EXTRACTED TEXT Block Start
As Lipstadt points out "It is important to understand that the deniers do not work in a vacuum." [Lipstadt 1984:17]. Rather, holocaust "denial can be traced to an intellectual climate that has made its mark in the scholarly world during the past two decades. The deniers are plying their trade at a time when history seems to be up for grabs and attacks on the Western rationalist tradition have become commonplace." [Lipstadt 1994:17]. She continues: "This tendency can be traced, at least in part, to intellectual currents that began in the late 1960's. Various scholars began to assert that texts had no fixed meaning. The reader's interpretation, not the author's intention, determined meaning." [Lipstadt 1984:18]
The danger here is not that established scholars are likely to become converts to holocaust denial, although in places like France this is a clear possibility, rather it is the effect such techniques have on students. As Lipstadt observes: "The scholars who supported this deconstructionist approach were neither deniers themselves nor sympathetic to the deniers' attitudes; most had no trouble identifying Holocaust denial as disingenuous." But, "when students had to confront the issue. Far too many of them found it impossible to recognize Holocaust denial as a movement with no scholarly, intellectual, or rational validity" [Lipstadt 1984:18].
At the end of her work she warns again that some "historians are not crypto-deniers, but the results of their work are the same: the blurring of boundaries between fact and fiction and between persecuted and persecutor [Lipstadt 1994:215]. Further Lipstadt correctly observes that "If Holocaust denial has demonstrated anything, it is the fragility of memory, truth, reason, and history." She is right. As scholars it is our duty to defend history based upon the accurate and the objectivity of scholarship. No doubt some people will bristle at the suggestion that we ought to strive for objectivity. Such critics regard the discovery of bias as something totally new without realizing that the hermeneutics of suspicion existed long before Foucault or Deridda [Spencer 1874]
History and the deconstruction of Afrikaner Ideology
With Lipstad's warning in mind let us turn to the study of South Africa history. During the 1980's various writers used history to deconstruct the claims of Afrikaner Nationalism [Hexham 1981; du Toit and Giliomee 1983; du Toit 1983; Elphick and Giliomee 1988]. These works made an impact among Afrikaners because they exposed the inconsistencies of the historical claims used to legitimate the ideology of apartheid. This delegitimation was possible because these studies were based on the same historical sources as those used by Afrikaner Nationalists used to justify apartheid. By demonstrating that the sources themselves did not support Nationalist claims these authors struck a body blow at the intellectual edifice that maintained the self-confidence of Afrikaner Nationalist intellectuals.
EXTRACTED TEXT Block End
DATA BLOCK Block Start
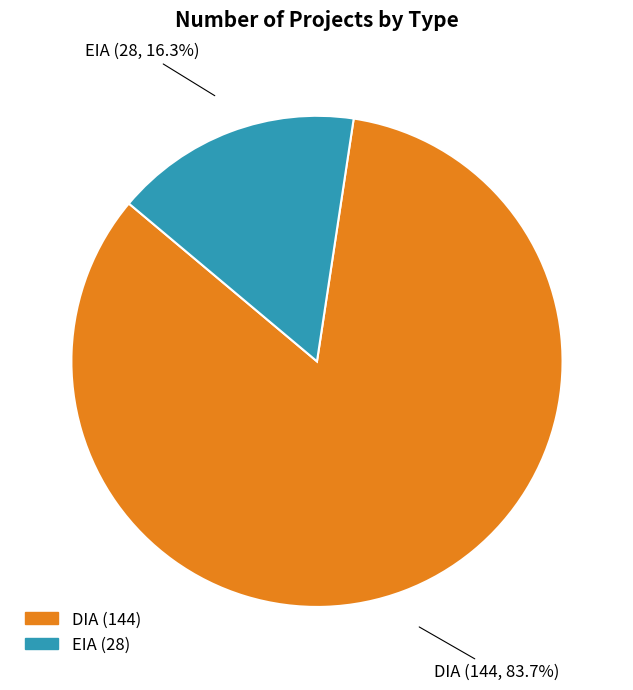

Is DIA the majority of the pie?

Yes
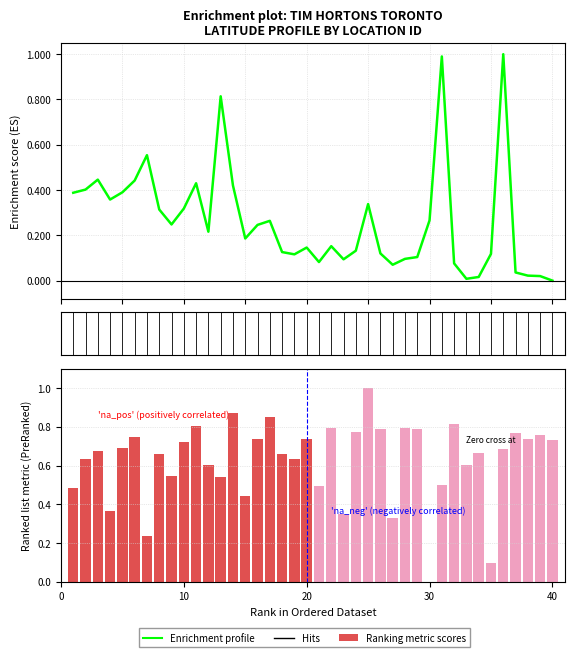

Where is latitude nearest to the value 0?

40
DATA BLOCK Block End
[WRITTEN TASK]
In the passage on Holocaust denial and South African history, what is the Spanish translation of the sentence "These works made an impact among Afrikaners because they exposed the inconsistencies of the historical claims used to legitimate the ideology of apartheid."?

[RESPONSE AREA]
Estas obras tuvieron impacto entre los afrikáners porque pusieron al descubierto las incoherencias de las afirmaciones históricas utilizadas para legitimar la ideología del apartheid.